A word of warning: Cleaning your device can be tricky, since you don’t want to damage it and manufacturers don’t give you much guidance. It can be done, however, if you’re careful and conscientious.
TAKE a look at your mobile device. Do you see oily fingerprints and lint on the touch screen? Dust and crumbs forming particulate frost in the corners? Is that a hair stuck at the screen’s edge?
Because our electronics are constantly within our grubby grasp, they can get pretty gross. They are taken into public restrooms, handed to runny-nosed toddlers, passed around to share photos and pressed against sweaty skin in gyms. Repeated studies show what accumulates is germy nastiness worse than what is on the bottom of your shoe.
Regularly wiping down your device with a moist microfiber cloth was sufficient to eliminate many kinds of common bacteria. More enduring and dangerous bacteria like clostridium difficile (which can cause diarrhea or even inflammation of the colon) and flu viruses may require a sterilizing agent like bleach or alcohol.

▶ _SUPPLIED MATERIAL_:

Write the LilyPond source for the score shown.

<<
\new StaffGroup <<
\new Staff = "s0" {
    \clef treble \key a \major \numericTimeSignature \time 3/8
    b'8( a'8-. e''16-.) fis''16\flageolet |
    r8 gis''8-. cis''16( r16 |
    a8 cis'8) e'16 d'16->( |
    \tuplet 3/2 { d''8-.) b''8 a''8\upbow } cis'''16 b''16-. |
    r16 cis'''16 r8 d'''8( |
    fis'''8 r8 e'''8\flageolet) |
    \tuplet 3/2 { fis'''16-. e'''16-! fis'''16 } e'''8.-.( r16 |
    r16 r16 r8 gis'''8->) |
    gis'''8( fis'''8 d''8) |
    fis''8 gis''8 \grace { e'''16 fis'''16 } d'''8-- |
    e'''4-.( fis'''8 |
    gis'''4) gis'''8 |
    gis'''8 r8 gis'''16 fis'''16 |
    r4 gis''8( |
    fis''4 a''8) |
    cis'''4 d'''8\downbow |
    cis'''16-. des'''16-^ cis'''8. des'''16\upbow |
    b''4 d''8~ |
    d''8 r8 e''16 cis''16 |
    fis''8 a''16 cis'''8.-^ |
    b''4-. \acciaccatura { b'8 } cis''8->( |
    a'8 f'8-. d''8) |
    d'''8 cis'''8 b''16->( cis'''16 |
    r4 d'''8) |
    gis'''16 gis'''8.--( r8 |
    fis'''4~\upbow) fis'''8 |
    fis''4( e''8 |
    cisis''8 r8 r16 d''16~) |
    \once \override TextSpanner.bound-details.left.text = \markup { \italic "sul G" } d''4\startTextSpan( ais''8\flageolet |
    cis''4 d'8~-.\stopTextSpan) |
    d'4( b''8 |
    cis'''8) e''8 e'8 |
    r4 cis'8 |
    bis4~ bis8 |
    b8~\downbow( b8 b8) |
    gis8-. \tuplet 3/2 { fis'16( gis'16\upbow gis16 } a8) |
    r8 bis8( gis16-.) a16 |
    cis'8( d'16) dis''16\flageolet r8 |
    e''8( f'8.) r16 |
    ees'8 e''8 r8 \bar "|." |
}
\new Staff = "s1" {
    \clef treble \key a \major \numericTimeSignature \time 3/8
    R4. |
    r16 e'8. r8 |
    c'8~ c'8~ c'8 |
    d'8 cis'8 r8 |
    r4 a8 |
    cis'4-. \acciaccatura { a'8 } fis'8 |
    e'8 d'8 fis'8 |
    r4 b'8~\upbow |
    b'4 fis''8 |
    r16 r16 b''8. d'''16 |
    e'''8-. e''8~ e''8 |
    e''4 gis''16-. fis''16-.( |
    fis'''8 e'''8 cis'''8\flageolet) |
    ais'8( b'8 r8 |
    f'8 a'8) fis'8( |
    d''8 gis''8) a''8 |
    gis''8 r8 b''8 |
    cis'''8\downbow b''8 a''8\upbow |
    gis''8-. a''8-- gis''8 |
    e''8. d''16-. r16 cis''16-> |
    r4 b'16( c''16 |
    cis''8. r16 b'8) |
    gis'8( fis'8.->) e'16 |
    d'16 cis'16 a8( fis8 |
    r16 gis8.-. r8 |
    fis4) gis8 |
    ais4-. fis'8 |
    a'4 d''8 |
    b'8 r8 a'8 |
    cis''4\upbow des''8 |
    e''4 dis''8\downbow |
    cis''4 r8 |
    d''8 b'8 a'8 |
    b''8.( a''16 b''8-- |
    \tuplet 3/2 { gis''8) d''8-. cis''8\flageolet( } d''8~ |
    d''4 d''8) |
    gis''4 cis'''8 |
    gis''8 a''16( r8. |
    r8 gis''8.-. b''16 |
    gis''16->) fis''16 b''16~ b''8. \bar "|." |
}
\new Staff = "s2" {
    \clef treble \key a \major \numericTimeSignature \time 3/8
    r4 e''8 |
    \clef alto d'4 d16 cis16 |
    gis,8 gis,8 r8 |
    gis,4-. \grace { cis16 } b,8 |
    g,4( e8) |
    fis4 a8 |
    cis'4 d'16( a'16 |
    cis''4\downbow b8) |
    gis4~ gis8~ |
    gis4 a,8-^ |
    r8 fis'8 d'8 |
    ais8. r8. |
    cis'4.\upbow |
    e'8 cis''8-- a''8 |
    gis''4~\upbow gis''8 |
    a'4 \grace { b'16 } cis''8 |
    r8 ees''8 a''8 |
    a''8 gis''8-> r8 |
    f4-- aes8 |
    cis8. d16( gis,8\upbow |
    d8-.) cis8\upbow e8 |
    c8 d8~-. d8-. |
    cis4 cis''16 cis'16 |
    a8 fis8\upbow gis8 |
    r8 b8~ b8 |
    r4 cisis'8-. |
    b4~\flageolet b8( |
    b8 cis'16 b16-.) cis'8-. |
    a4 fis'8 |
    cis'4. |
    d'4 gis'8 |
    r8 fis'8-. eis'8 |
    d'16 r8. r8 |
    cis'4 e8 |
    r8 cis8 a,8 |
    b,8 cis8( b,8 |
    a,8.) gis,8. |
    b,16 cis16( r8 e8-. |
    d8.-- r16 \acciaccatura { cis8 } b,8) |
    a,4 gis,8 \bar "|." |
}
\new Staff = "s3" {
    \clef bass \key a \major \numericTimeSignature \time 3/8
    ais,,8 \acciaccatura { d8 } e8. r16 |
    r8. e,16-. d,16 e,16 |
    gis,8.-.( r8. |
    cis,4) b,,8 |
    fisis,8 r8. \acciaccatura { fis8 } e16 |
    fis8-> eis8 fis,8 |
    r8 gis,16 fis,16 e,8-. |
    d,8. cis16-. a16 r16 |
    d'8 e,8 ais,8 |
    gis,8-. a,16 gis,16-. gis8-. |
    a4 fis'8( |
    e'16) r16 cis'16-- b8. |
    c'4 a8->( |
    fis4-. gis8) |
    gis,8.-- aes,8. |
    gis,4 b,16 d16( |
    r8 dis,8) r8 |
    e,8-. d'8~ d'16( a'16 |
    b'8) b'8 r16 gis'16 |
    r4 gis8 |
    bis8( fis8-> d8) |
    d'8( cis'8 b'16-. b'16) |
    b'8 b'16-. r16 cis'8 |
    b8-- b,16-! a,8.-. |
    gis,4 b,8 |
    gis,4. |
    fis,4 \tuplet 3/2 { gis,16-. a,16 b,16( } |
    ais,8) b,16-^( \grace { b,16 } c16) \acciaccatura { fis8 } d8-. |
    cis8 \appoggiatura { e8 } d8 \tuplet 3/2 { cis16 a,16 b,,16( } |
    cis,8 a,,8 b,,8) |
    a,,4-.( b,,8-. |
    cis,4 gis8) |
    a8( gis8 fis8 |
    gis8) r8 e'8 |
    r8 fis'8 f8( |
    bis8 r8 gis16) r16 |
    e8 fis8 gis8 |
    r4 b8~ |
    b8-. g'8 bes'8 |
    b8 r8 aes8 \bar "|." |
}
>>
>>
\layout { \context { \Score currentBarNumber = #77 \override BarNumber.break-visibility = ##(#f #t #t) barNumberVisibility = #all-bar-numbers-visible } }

▶ _TASK ITEM A_: According to the text on cleaning mobile devices, what was enough to eliminate many kinds of common bacteria?
▶ _TASK ITEM B_:
Do these statements agree with the text on cleaning mobile devices? For each, answer yes or no and quote the deciding words.
(i) Manufacturers give detailed guidance on how to clean devices.
(ii) Studies have found that the grime on devices is worse than what is on the bottom of a shoe.
(iii) Flu viruses may call for a sterilizing agent such as bleach or alcohol.

▶ _WRITTEN REPLY A_: Regularly wiping down the device with a moist microfiber cloth.

▶ _WRITTEN REPLY B_:
(i) No: "manufacturers don’t give you much guidance"
(ii) Yes: "Repeated studies show what accumulates is germy nastiness worse than what is on the bottom of your shoe"
(iii) Yes: "flu viruses may require a sterilizing agent like bleach or alcohol"